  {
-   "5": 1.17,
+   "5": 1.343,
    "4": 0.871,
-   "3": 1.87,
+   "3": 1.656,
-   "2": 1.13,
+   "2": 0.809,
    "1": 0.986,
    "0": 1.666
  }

+-------+

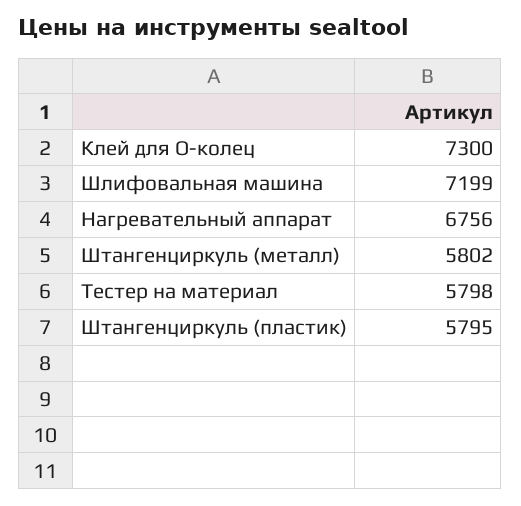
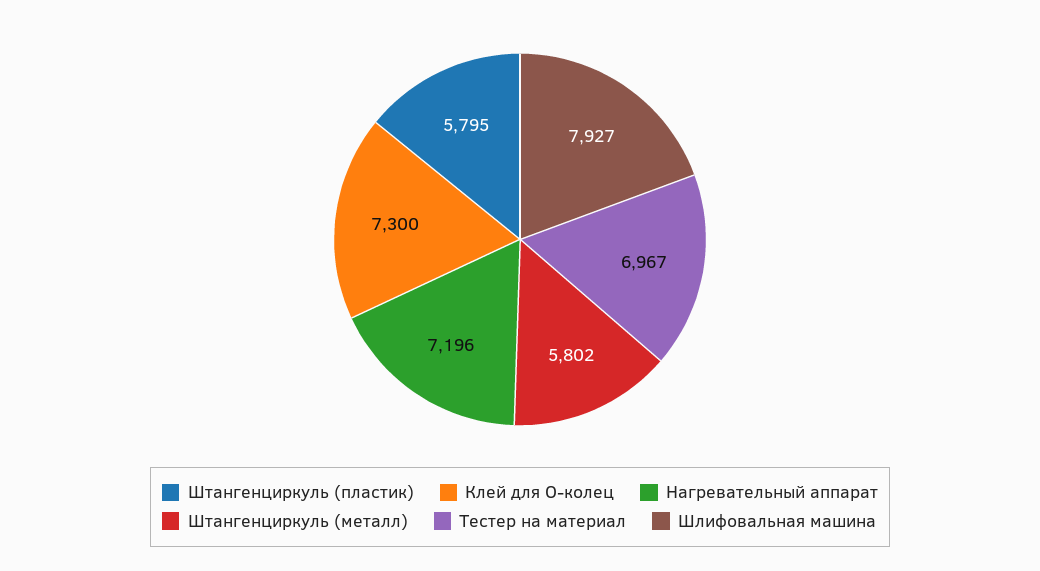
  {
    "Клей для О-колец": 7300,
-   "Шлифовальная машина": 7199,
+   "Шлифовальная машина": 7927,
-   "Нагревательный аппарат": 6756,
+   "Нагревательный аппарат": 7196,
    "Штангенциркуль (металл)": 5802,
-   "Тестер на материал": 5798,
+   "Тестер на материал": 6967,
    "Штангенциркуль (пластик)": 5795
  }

+-------+

Could you find every line in the records above that contains the word "Нагревательный" and copy it?

#### [EXERCISE SOLUTION]
-   "Нагревательный аппарат": 6756,
+   "Нагревательный аппарат": 7196,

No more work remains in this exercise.